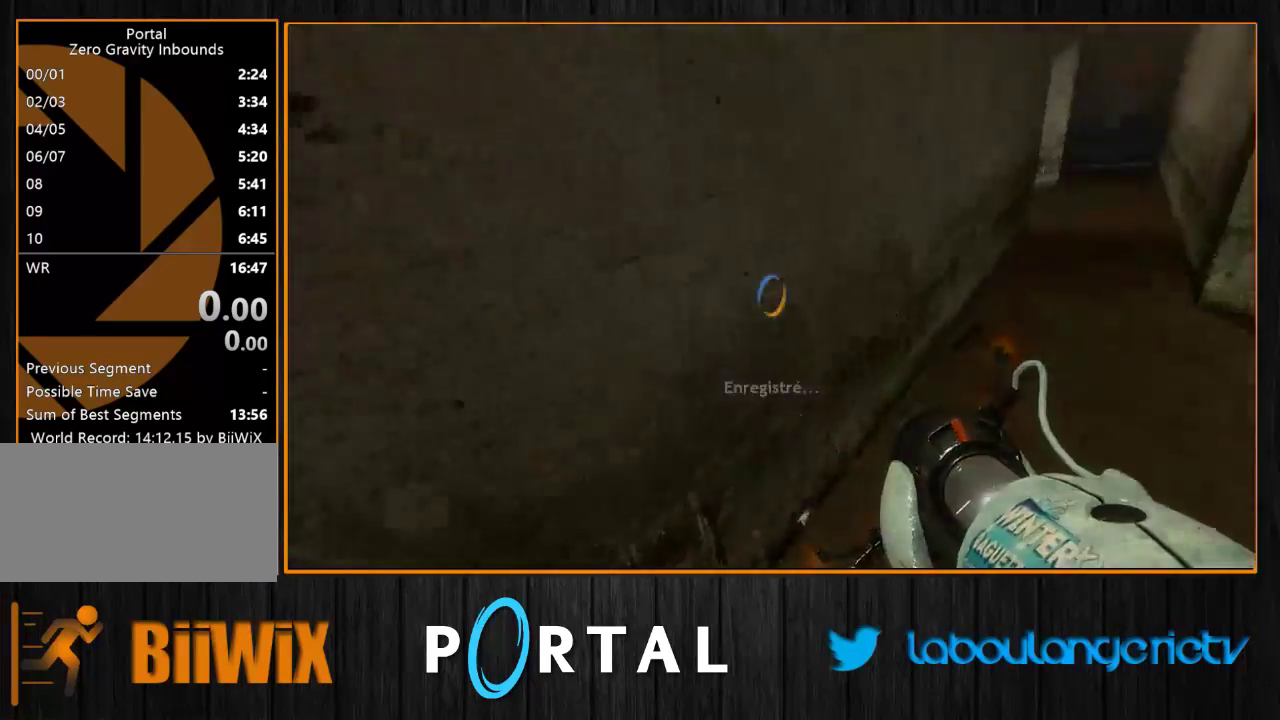
{"keys": ["q"], "mouse": [], "events": [[250, "d", "up"], [450, "q", "down"]]}
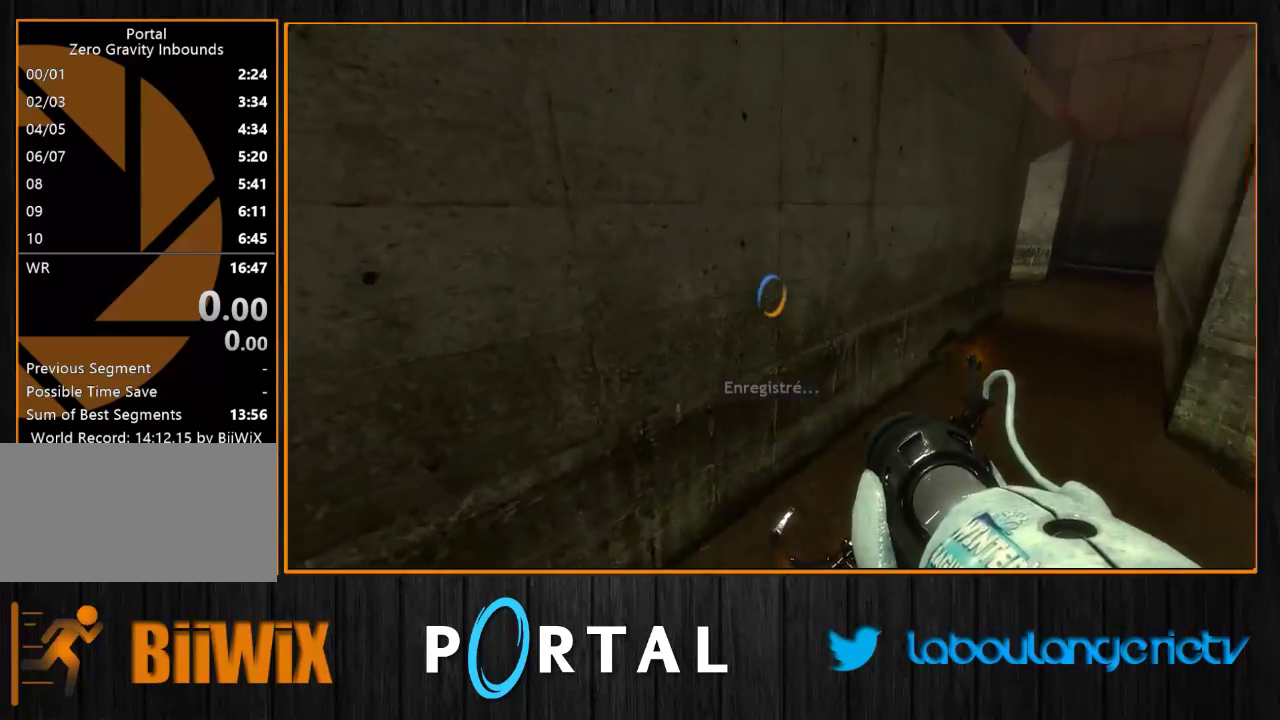
{"keys": ["g"], "mouse": [], "events": [[50, "q", "up"], [433, "g", "down"]]}
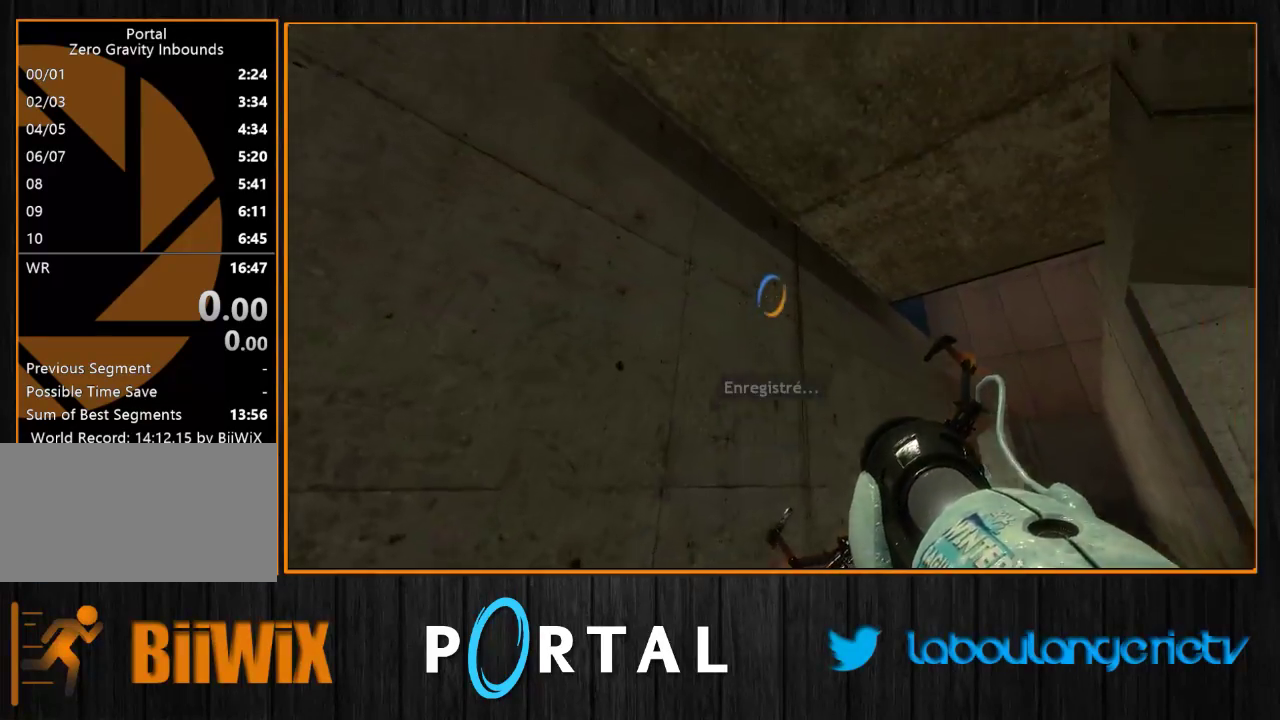
{"keys": ["z"], "mouse": [], "events": [[66, "g", "up"], [383, "z", "down"]]}
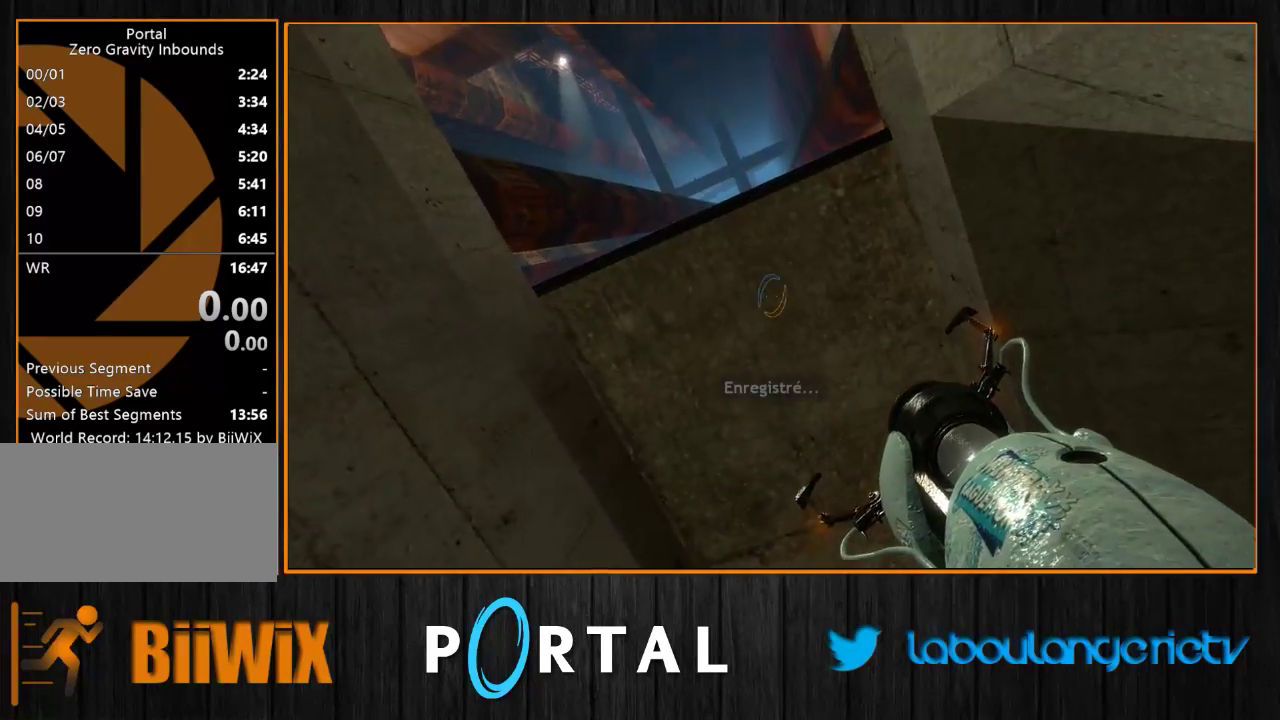
{"keys": ["s"], "mouse": [], "events": [[50, "z", "up"], [466, "s", "down"]]}
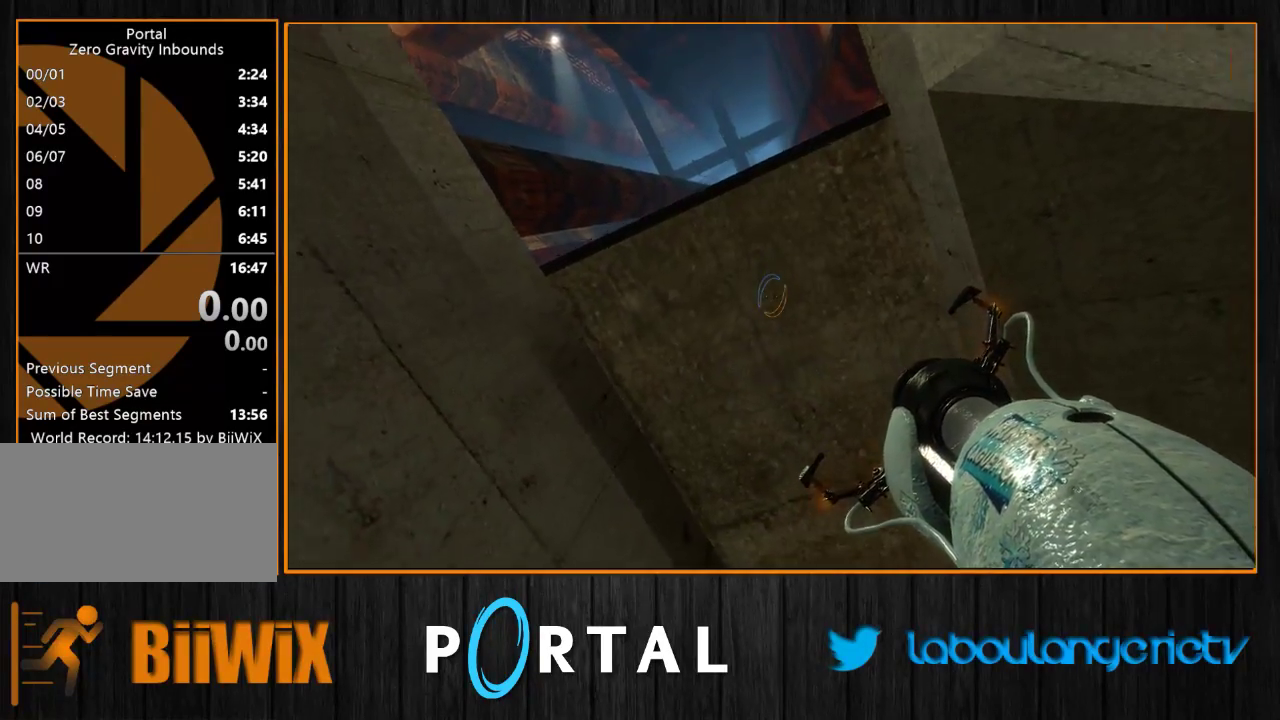
{"keys": ["z"], "mouse": [], "events": [[83, "q", "down"], [150, "s", "up"], [183, "q", "up"], [333, "z", "down"]]}
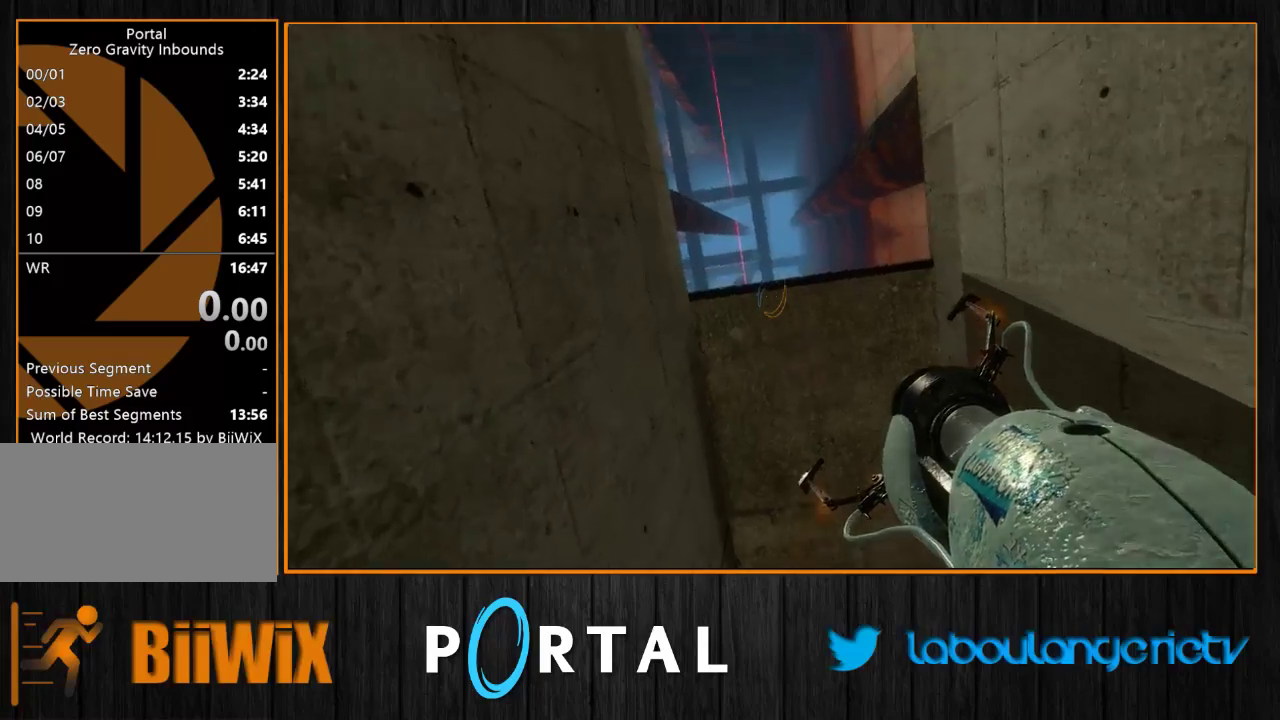
{"keys": ["d", "z"], "mouse": [], "events": [[200, "z", "up"], [350, "z", "down"], [433, "d", "down"]]}
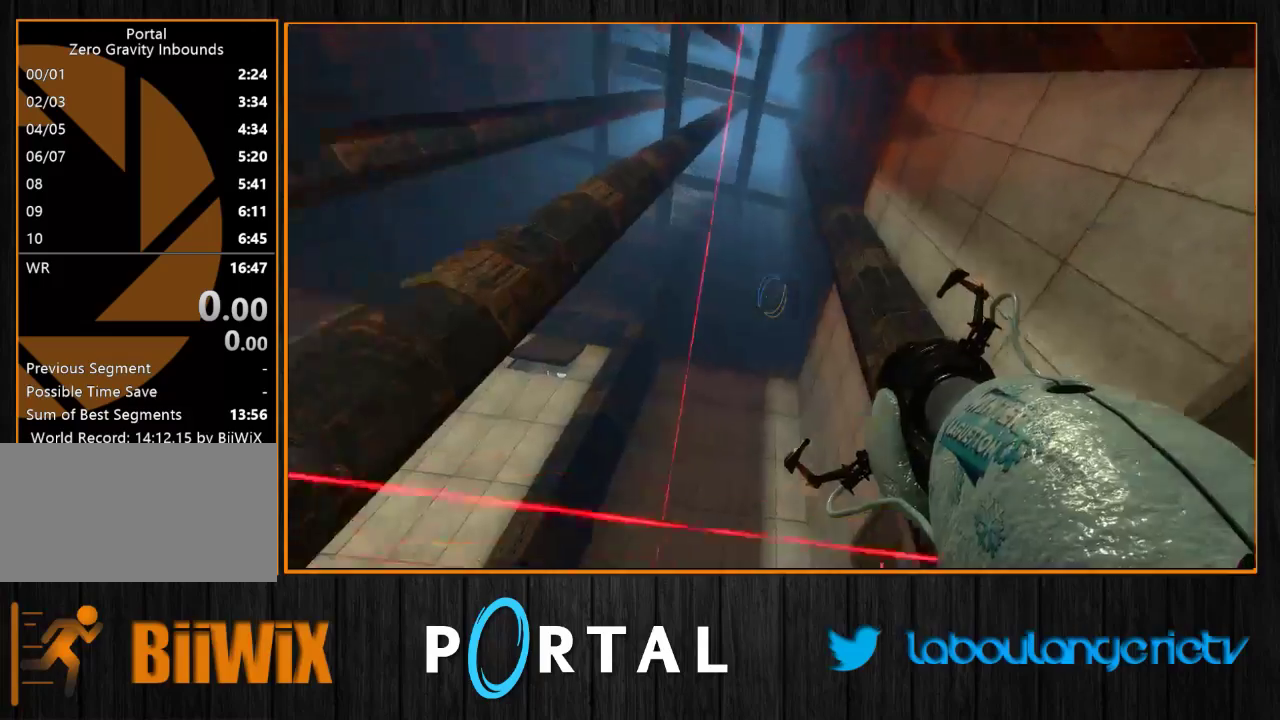
{"keys": [], "mouse": [], "events": [[66, "z", "up"], [116, "d", "up"], [383, "z", "down"], [500, "z", "up"]]}
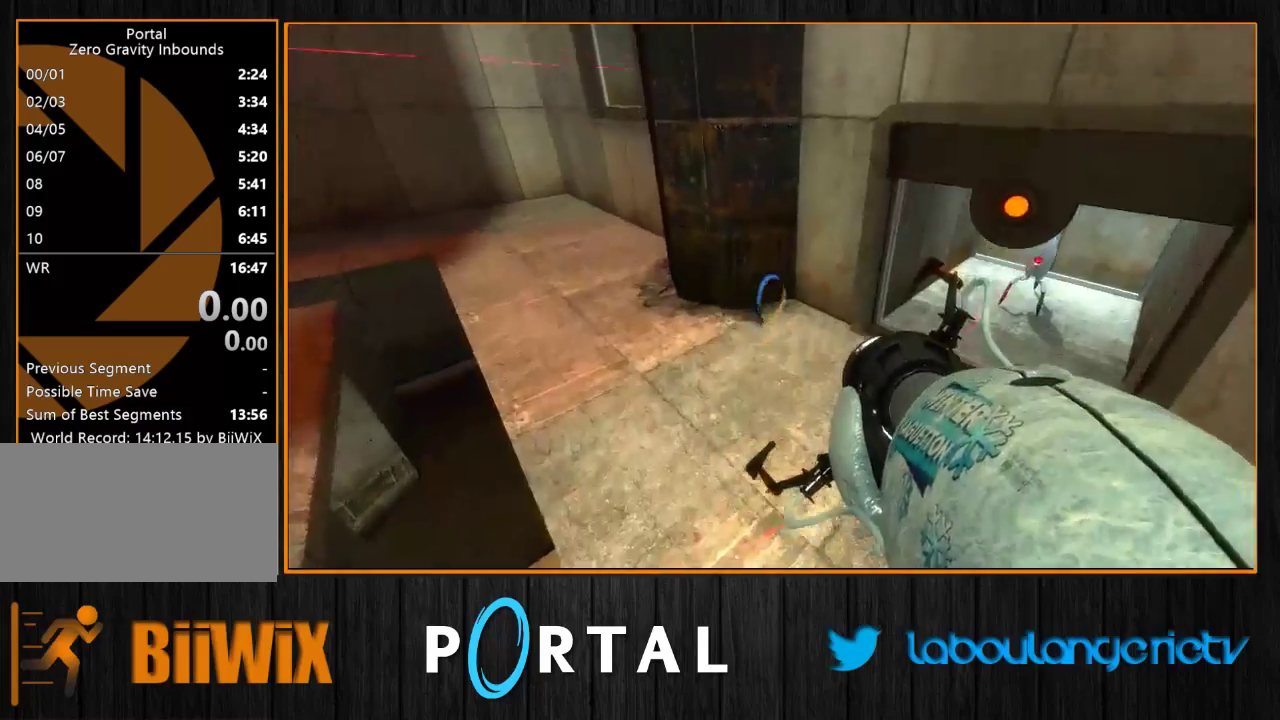
{"keys": [], "mouse": [], "events": [[283, "g", "down"], [383, "g", "up"]]}
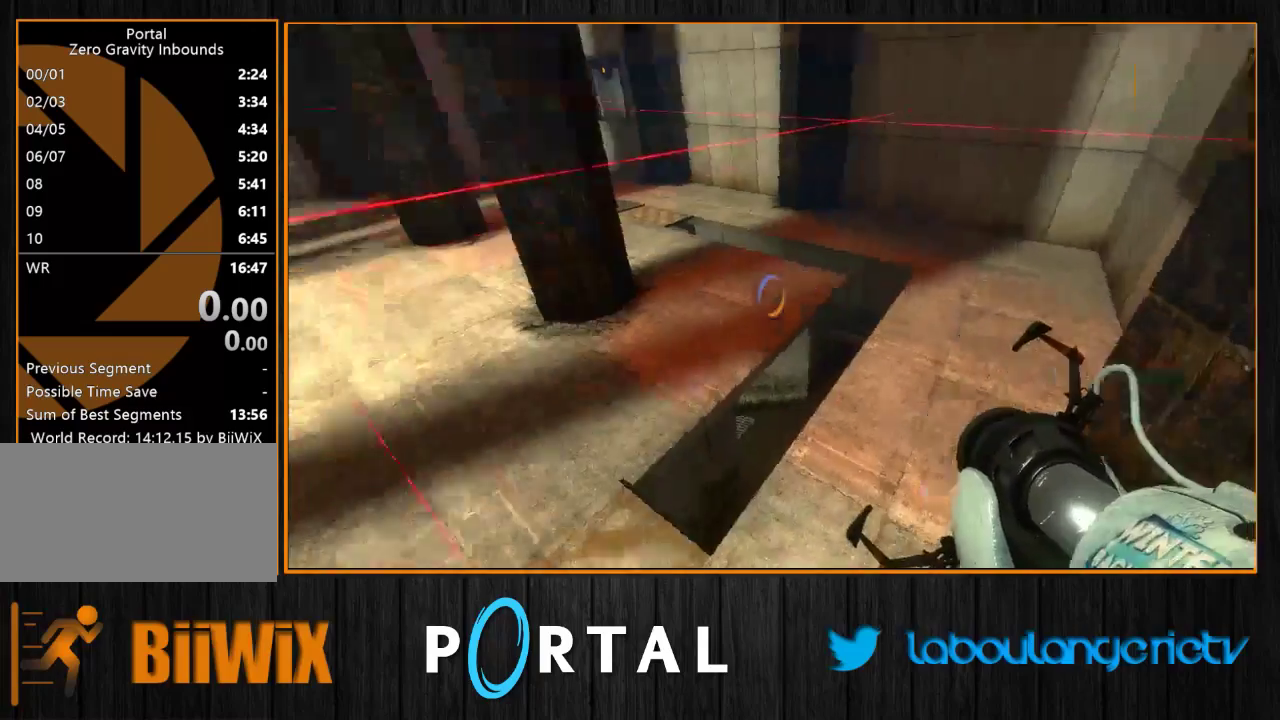
{"keys": ["q"], "mouse": [], "events": [[83, "s", "down"], [283, "q", "down"], [416, "s", "up"]]}
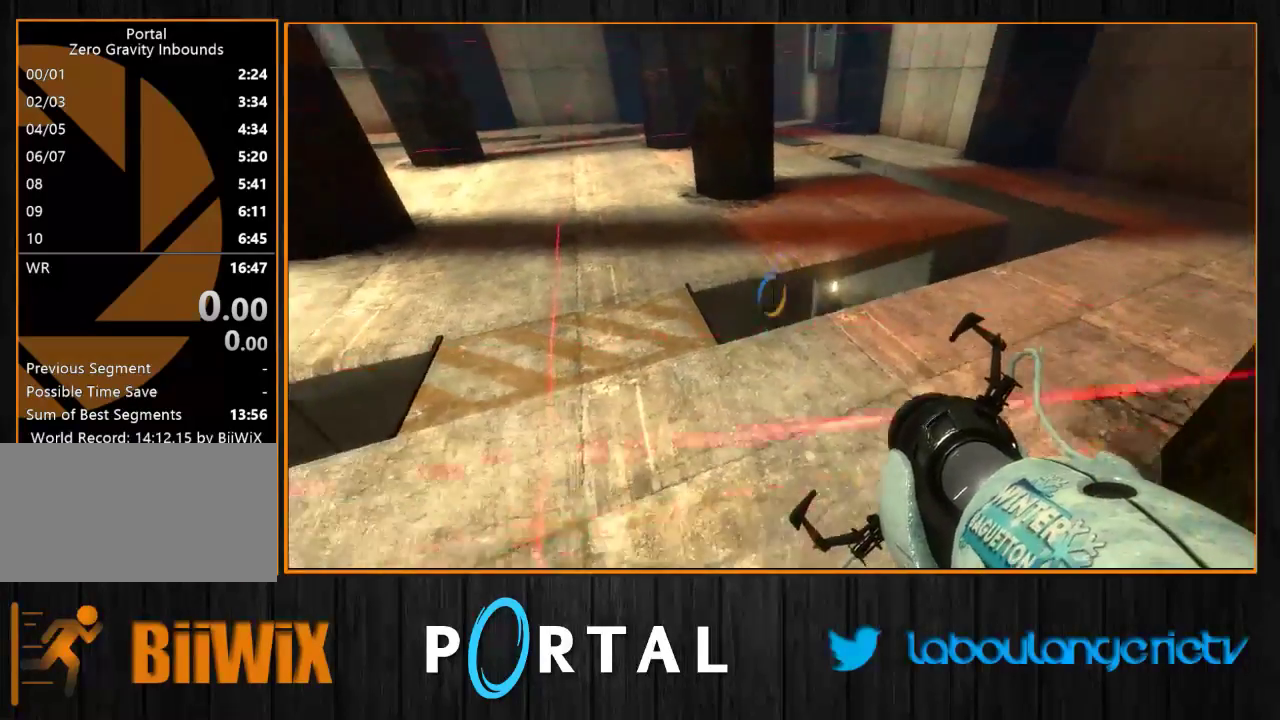
{"keys": ["z"], "mouse": [], "events": [[50, "q", "up"], [200, "1", "down"], [316, "1", "up"], [350, "z", "down"]]}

Prompt:
Write out the data above exactly as it appears, but without any image.

Exercise result:
{"keys": ["q"], "mouse": [], "events": [[250, "d", "up"], [450, "q", "down"]]}
{"keys": ["g"], "mouse": [], "events": [[50, "q", "up"], [433, "g", "down"]]}
{"keys": ["z"], "mouse": [], "events": [[66, "g", "up"], [383, "z", "down"]]}
{"keys": ["s"], "mouse": [], "events": [[50, "z", "up"], [466, "s", "down"]]}
{"keys": ["z"], "mouse": [], "events": [[83, "q", "down"], [150, "s", "up"], [183, "q", "up"], [333, "z", "down"]]}
{"keys": ["d", "z"], "mouse": [], "events": [[200, "z", "up"], [350, "z", "down"], [433, "d", "down"]]}
{"keys": [], "mouse": [], "events": [[66, "z", "up"], [116, "d", "up"], [383, "z", "down"], [500, "z", "up"]]}
{"keys": [], "mouse": [], "events": [[283, "g", "down"], [383, "g", "up"]]}
{"keys": ["q"], "mouse": [], "events": [[83, "s", "down"], [283, "q", "down"], [416, "s", "up"]]}
{"keys": ["z"], "mouse": [], "events": [[50, "q", "up"], [200, "1", "down"], [316, "1", "up"], [350, "z", "down"]]}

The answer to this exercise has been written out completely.